Como la Policía, los jueces ya no inspiran el temor de antes, sea por falta de sustento jurídico de sus decisiones, sea por pura rebeldía de los justiciables, o sea, en fin, por el simple hecho de haberse descorrido, contra su voluntad, ese tupido velo de misterio que hacía del trabajo judicial una zona inaccesible para el ciudadano común.
Para paliar esta crisis de autoridad, tanto la Policía como los jueces de Salta han resuelto «operar» sobre la niñez y la adolescencia. Es bueno que los salteños sepan desde chiquitos a quién se debe tener miedo de verdad en la vida.
Por eso, se organizan excursiones regulares de alumnos de jardines de infantes al museo policial, se los hace recorrer las instalaciones y se les enseña en el viejo palacio fortificado de la calle Güemes una escenografía que es más propia de Guantánamo que de una policía democrática.
Los jueces, por su parte, intentan que su crítica misión sea entendida desde temprano por los adolescentes, y por eso la «justicia sale a la escuelas», en forma de charlas periódicas. Lo paradójico es que este tipo de actividades de promoción de una función del Estado que no necesita ni de publicidad ni de la comprensión popular es organizada por la Escuela de la Magistratura, una institución cuya misión primigenia es formar buenos jueces y buenos trabajadores judiciales, pero no adoctrinar a los estudiantes de las escuelas públicas de Salta.
Mañana, con la misma legitimidad, a los responsables de la Escuela de la Magistratura se les puede ocurrir impartir, por las suyas, educación sexual o religiosa en las escuelas; con tal, ellos son jueces y tienen por tanto abiertas las puertas de las aulas.
Con los jueces sucede como con los abogados, médicos y dentistas: cuanto menos necesitemos de ellos, mejor. Pero los jueces se empeñan en invadir nuestra esfera privada, aun cuando no necesitamos de ellos; es decir, cuando somos tan jóvenes y tan inocentes que no tenemos pleitos ni disputas en nuestro horizontes.

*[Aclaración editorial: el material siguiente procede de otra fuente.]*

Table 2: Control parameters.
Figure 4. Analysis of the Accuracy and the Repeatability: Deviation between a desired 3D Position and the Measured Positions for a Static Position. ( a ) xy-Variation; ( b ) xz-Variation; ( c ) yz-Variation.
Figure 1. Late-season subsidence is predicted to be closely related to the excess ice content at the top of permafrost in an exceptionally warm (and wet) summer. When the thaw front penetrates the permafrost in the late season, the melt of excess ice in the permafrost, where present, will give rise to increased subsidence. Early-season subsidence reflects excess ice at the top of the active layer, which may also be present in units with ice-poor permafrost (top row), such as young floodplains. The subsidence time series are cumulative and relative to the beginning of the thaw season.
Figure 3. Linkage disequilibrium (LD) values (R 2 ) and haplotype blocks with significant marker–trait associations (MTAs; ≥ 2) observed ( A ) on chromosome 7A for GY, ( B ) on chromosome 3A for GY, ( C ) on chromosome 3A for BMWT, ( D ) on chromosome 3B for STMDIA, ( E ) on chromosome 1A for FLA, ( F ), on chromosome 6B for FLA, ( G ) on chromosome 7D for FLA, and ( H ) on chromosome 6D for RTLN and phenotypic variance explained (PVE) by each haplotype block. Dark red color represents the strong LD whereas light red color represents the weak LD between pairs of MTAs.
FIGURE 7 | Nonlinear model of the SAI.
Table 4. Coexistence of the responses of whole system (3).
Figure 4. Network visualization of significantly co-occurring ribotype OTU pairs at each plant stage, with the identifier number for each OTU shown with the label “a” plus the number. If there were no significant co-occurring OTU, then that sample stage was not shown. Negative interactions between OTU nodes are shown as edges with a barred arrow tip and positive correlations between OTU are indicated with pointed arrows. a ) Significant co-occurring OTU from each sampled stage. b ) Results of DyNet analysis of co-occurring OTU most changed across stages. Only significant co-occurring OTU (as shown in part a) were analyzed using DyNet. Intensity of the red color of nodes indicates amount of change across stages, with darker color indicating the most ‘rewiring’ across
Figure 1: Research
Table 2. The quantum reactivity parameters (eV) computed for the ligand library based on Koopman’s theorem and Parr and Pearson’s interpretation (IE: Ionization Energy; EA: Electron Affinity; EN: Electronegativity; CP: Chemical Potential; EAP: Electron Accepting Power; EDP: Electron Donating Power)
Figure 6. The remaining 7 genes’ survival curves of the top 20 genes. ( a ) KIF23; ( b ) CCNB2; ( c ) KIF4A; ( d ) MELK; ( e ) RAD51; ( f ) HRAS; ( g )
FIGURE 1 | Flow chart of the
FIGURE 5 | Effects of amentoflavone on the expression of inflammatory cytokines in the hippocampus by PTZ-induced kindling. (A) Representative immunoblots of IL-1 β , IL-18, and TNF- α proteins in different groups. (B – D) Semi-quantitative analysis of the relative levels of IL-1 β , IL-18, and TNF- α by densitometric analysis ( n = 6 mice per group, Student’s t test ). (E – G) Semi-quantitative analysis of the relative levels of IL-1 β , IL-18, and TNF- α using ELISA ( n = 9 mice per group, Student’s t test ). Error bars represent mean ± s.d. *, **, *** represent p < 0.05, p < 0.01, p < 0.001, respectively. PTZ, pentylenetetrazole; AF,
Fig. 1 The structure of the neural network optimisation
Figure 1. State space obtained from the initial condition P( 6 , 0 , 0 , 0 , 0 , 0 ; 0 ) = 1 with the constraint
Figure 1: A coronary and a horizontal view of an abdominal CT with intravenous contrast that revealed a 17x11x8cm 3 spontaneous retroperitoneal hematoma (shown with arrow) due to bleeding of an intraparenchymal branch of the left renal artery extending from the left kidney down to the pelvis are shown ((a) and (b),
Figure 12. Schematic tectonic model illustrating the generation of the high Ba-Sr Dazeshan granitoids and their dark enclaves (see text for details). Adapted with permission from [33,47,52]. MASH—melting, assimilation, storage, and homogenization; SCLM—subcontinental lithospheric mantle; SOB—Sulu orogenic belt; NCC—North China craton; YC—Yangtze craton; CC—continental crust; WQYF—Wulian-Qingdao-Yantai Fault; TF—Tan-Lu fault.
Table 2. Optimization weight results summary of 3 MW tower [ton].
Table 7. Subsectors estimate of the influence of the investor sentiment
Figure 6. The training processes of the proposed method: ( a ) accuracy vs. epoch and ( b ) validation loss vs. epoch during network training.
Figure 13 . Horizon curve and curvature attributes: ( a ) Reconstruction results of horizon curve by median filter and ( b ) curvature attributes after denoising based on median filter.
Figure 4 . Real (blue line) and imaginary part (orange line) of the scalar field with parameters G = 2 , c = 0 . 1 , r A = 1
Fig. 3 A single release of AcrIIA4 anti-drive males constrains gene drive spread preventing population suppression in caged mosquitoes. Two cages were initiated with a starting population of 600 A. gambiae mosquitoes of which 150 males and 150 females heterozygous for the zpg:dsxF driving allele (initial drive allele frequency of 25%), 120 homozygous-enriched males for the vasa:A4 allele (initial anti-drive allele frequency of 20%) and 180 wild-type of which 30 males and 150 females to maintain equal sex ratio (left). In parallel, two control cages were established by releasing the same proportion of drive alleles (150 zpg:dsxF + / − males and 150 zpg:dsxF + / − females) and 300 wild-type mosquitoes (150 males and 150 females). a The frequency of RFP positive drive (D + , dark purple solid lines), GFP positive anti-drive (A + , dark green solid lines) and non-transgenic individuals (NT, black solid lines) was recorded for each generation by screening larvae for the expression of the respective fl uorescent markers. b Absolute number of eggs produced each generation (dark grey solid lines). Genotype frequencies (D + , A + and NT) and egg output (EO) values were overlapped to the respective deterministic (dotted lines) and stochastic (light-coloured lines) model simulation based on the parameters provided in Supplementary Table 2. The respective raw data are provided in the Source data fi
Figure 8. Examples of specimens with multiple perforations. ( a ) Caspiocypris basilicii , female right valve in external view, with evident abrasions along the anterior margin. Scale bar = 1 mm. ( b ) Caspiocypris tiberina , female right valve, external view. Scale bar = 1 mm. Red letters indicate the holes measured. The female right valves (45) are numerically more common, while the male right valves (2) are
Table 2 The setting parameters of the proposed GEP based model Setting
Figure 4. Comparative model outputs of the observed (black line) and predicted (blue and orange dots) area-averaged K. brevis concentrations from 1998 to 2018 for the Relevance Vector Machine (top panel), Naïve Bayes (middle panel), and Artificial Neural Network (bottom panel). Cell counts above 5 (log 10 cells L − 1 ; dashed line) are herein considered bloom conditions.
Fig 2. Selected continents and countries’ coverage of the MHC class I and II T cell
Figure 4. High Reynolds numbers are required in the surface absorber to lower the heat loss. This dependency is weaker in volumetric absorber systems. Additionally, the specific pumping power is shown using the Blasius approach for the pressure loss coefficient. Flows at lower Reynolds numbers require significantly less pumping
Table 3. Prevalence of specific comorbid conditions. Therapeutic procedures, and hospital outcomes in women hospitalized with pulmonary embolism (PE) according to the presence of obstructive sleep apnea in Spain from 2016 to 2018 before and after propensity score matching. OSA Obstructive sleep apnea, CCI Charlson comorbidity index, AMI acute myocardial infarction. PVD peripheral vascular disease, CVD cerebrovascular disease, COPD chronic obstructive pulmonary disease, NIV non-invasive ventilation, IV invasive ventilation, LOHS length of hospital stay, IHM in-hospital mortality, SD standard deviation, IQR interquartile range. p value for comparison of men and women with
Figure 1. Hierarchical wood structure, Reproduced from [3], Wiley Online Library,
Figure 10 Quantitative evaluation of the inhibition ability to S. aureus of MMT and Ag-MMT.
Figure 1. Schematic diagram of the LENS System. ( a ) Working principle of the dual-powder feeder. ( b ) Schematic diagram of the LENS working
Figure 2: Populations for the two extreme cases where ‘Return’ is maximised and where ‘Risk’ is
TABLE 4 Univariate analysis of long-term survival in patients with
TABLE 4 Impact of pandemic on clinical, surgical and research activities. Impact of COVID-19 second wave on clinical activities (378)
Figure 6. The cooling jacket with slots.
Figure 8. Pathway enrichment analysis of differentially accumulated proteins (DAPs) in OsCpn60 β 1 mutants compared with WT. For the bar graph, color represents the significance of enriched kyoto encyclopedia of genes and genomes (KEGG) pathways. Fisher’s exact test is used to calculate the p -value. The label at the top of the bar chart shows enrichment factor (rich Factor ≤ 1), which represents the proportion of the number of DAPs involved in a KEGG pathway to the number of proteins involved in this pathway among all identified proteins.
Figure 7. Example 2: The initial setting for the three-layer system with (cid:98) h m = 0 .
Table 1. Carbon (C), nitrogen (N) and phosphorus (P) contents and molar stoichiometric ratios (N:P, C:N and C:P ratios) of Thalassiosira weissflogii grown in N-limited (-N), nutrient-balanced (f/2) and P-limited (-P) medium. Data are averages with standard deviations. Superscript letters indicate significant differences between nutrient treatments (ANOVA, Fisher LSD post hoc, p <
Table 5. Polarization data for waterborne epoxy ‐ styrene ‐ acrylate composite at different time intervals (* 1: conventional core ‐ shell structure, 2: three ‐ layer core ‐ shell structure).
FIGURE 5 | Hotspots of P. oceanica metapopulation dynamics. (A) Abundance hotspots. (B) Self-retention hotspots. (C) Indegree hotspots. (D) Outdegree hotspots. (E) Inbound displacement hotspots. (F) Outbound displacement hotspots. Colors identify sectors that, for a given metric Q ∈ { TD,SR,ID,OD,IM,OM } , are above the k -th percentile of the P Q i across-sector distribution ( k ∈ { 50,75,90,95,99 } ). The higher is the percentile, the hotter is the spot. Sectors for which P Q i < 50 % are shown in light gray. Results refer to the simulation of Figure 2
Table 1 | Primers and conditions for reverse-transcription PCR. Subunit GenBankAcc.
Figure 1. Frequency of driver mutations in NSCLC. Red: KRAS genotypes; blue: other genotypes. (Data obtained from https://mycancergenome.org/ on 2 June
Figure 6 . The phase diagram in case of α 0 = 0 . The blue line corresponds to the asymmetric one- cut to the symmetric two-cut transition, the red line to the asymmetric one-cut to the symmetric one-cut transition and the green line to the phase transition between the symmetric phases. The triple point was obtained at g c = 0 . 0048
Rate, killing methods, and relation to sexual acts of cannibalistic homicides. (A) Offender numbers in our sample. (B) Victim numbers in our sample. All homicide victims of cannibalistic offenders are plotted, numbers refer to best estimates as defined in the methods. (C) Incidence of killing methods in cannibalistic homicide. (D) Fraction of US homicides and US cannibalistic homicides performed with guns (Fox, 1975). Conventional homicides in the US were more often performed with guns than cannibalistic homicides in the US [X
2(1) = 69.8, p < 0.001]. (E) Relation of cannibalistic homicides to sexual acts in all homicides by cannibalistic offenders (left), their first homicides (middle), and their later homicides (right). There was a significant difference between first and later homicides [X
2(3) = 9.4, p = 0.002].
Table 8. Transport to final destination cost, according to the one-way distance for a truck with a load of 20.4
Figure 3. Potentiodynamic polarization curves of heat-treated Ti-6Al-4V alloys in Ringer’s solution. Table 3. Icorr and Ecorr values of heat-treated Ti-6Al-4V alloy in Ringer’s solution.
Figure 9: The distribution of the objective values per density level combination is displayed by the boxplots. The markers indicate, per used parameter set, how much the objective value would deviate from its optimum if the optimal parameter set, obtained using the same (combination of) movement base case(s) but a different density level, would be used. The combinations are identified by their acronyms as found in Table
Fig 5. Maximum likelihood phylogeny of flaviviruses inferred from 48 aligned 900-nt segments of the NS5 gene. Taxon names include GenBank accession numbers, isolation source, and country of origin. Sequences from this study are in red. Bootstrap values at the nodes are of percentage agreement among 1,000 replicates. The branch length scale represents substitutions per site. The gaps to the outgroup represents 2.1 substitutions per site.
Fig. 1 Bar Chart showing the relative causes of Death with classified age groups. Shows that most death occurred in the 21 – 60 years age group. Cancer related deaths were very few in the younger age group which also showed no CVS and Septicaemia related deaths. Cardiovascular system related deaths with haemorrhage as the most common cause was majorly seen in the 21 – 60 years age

La buena obediencia es generalmente el resultado del ejercicio de la buena autoridad, por lo que si los jueces -una parte de ellos, en realidad- se empeña en hacer su trabajo de espaldas a la ley, haciendo primar el voluntarismo judicial por sobre las normas objetivas que nos rigen y operando como extensiones del gobierno y los poderes de turno, la obediencia y el respeto quedan cada vez más lejos, y entonces no queda más remedio que «sacar a la justicia a las escuelas».